Total income for the company stood at INR 3.6 lakh crore in FY18, nearly a 10% increase over the previous year. However, this includes INR 1.2 lakh crore of purchase of stock-in-trade, largely a pass-through item without much value addition. The major cost item is production, transportation, selling & distribution, clubbed together at INR 1.75 lakh crore. The cost, including change in inventory, has risen from INR 1.2 lakh crore in the previous year. An important item in the expense side is “exploration cost written off” at about INR 7,500 crore. This is the amount spent, but has not yielded any gain to the company. Interest cost is quite low at INR 5,000 crore as a result of limited borrowings. Net profit for the company stood at INR 22,000 crore, a decline of 10% due to higher costs.

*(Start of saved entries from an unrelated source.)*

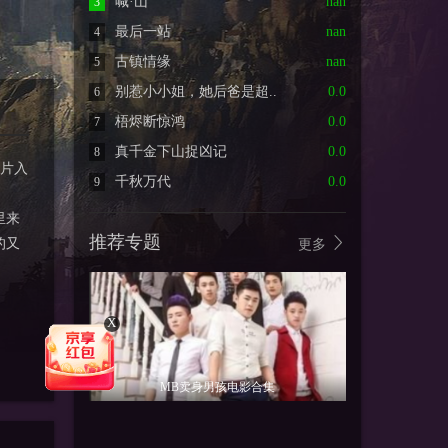
喊·山
nan
3
最后一站
nan
4
古镇情缘
nan
5
别惹小小姐，她后爸是超..
0.0
6
梧烬断惊鸿
0.0
7
真千金下山捉凶记
0.0
8
该片入
千秋万代
0.0
9
里来
推荐专题
的又
更多
X
MB卖身男孩电影合集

ONGC has come a long way from its original mandate, with its core business now accounting for just about 30% of its revenues. While there is nothing seriously wrong with moving up the value chain — most of the world’s mega companies in the field do that — it is important to ensure that the diversification does not diffuse its attention from the core objective. The concern carries more weight since the company has not been able to add much to its oil production over the years. The diversification may help it add to the bottom line and save it from having to answer for not enhancing oil production.